Supplied passage below:

Do Kindles Belong in Kindergarten?

E-readers and iPads may offer kids new ways to read, but parents have to assess the good, the bad, and the completely useless when it comes to kiddie computer tech.

May 3, 2010

Pediatric experts reccomend a maximum of two hours of electronic screen time a day for kids.

RODALE NEWS, EMMAUS, PA—Most parents have realized that their children know more about computers than they ever did, or ever will. While it may be encouraging to know that, even at a young age, kids are able to keep up with new technologies, that doesn't exactly mesh medical experts' recommendation that kids spend more time outside, playing with such anachronistic toys as real basketballs or bicycles, than they do inside organizing fantasy basketball leagues or learning to design their own websites. On the other hand, if a child learns to read with a Kindle, isn't he still reading? Towing that fine line between learning and screen time can be difficult, according to one expert, but if you approach technology the right way, you can reap the educational benefits without endangering their developing brains.


THE DETAILS: New devices like e-readers, iPads, and iPhones do provide kids with new ways of consuming information, often in ways that make it more engaging and interactive. Apple's App Store is bulging with programs that reportedly help kids learn the alphabet, develop fine motor skills, and understand basic math, similar to traditional educational video games that have been around for years. Furthermore, an article published recently in the Journal of Adolescent and Adult Literacy described one teacher's efforts to improve reading skills in her second grade classroom by using an Amazon's Kindle e-reader. The kids were able to use the device's "Notes" feature as they read to summarize plots and make comments about the characters. While the teacher couldn't provide hard numbers as to whether the e-books improved reading comprehension, her commentary noted that less-enthusiastic readers were more motivated to read a Kindle than a standard paper book.

End of Supplied passage.

• Work request 1:
Reproduce, word for word, the stretch of the article on Kindles in kindergarten from "Do Kindles Belong" through "day for kids.".
• Work request 2:
In one to three sentences, explain why the article on Kindles in kindergarten says that children's ease with new technology is not wholly encouraging.
Rely only on the article on Kindles in kindergarten to answer.

Recorded data below:

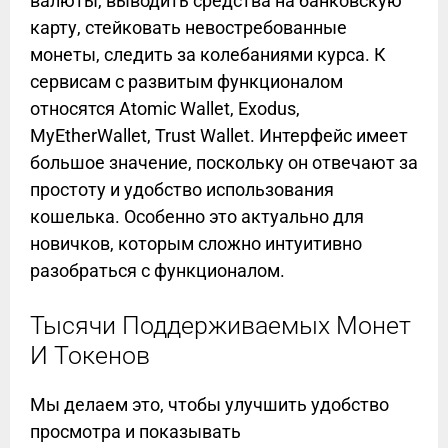
валюты, выводить средства на банковскую
карту, стейковать невостребованные
монеты, следить за колебаниями курса. К
сервисам с развитым функционалом
относятся Atomic Wallet, Exodus,
MyEtherWallet, Trust Wallet. Интерфейс имеет
большое значение, поскольку он отвечают за
простоту и удобство использования
кошелька. Особенно это актуально для
новичков, которым сложно интуитивно
разобраться с функционалом.
Тысячи Поддерживаемых Монет
И Токенов
Мы делаем это, чтобы улучшить удобство
просмотра и показывать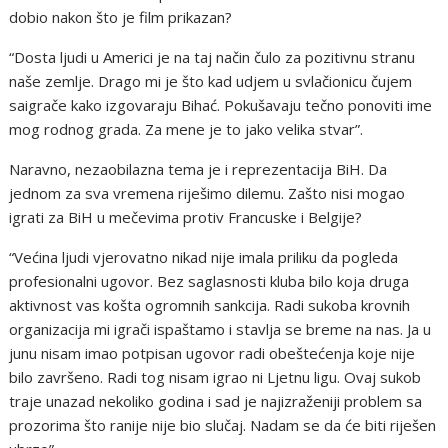
dobio nakon što je film prikazan?
“Dosta ljudi u Americi je na taj način čulo za pozitivnu stranu
naše zemlje. Drago mi je što kad udjem u svlačionicu čujem
saigrače kako izgovaraju Bihać. Pokušavaju tečno ponoviti ime
mog rodnog grada. Za mene je to jako velika stvar”.
Naravno, nezaobilazna tema je i reprezentacija BiH. Da
jednom za sva vremena riješimo dilemu. Zašto nisi mogao
igrati za BiH u mečevima protiv Francuske i Belgije?
“Većina ljudi vjerovatno nikad nije imala priliku da pogleda
profesionalni ugovor. Bez saglasnosti kluba bilo koja druga
aktivnost vas košta ogromnih sankcija. Radi sukoba krovnih
organizacija mi igrači ispaštamo i stavlja se breme na nas. Ja u
junu nisam imao potpisan ugovor radi obeštećenja koje nije
bilo završeno. Radi tog nisam igrao ni Ljetnu ligu. Ovaj sukob
traje unazad nekoliko godina i sad je najizraženiji problem sa
prozorima što ranije nije bio slučaj. Nadam se da će biti riješen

End of Recorded data.

• Result 1:
Do Kindles Belong in Kindergarten?

E-readers and iPads may offer kids new ways to read, but parents have to assess the good, the bad, and the completely useless when it comes to kiddie computer tech.

May 3, 2010

Pediatric experts reccomend a maximum of two hours of electronic screen time a day for kids.

• Result 2:
Children's ease with technology does not fit medical experts' recommendation that kids spend more time outside than inside. Outside, they would play with toys such as real basketballs or bicycles. Inside, they would do things like organizing fantasy basketball leagues or learning to design their own websites.